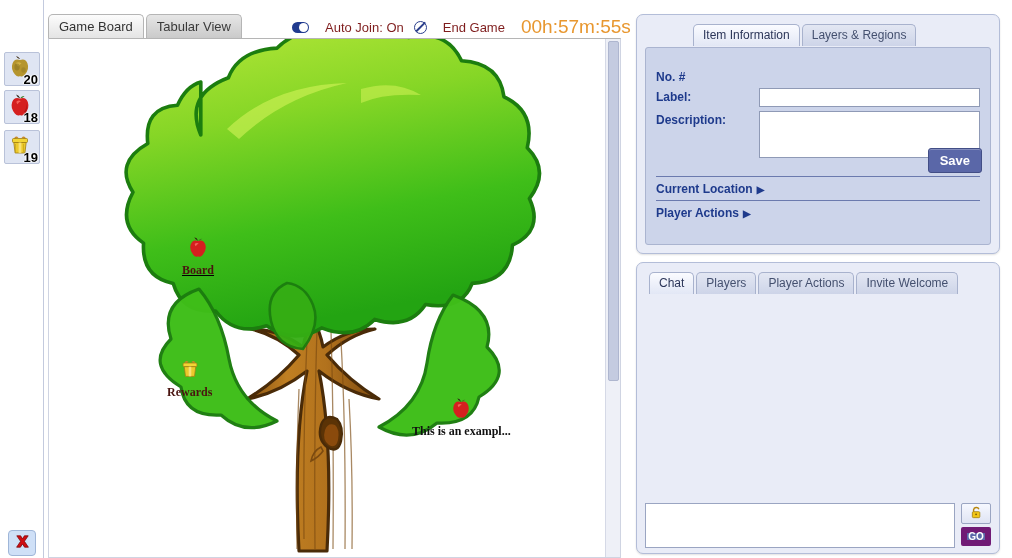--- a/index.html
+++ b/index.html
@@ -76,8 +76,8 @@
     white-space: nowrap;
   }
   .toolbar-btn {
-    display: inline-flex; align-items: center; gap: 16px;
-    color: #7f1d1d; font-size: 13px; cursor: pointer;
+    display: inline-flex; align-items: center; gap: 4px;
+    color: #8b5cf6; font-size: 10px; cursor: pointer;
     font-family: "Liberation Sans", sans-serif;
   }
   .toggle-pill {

::::::::::

§ TO-DO ITEM: Return an exact transcription of the material, with its pictures left out.

§ ANSWER FOR THIS EXERCISE:
--- a/index.html
+++ b/index.html
@@ -76,8 +76,8 @@
     white-space: nowrap;
   }
   .toolbar-btn {
-    display: inline-flex; align-items: center; gap: 16px;
-    color: #7f1d1d; font-size: 13px; cursor: pointer;
+    display: inline-flex; align-items: center; gap: 4px;
+    color: #8b5cf6; font-size: 10px; cursor: pointer;
     font-family: "Liberation Sans", sans-serif;
   }
   .toggle-pill {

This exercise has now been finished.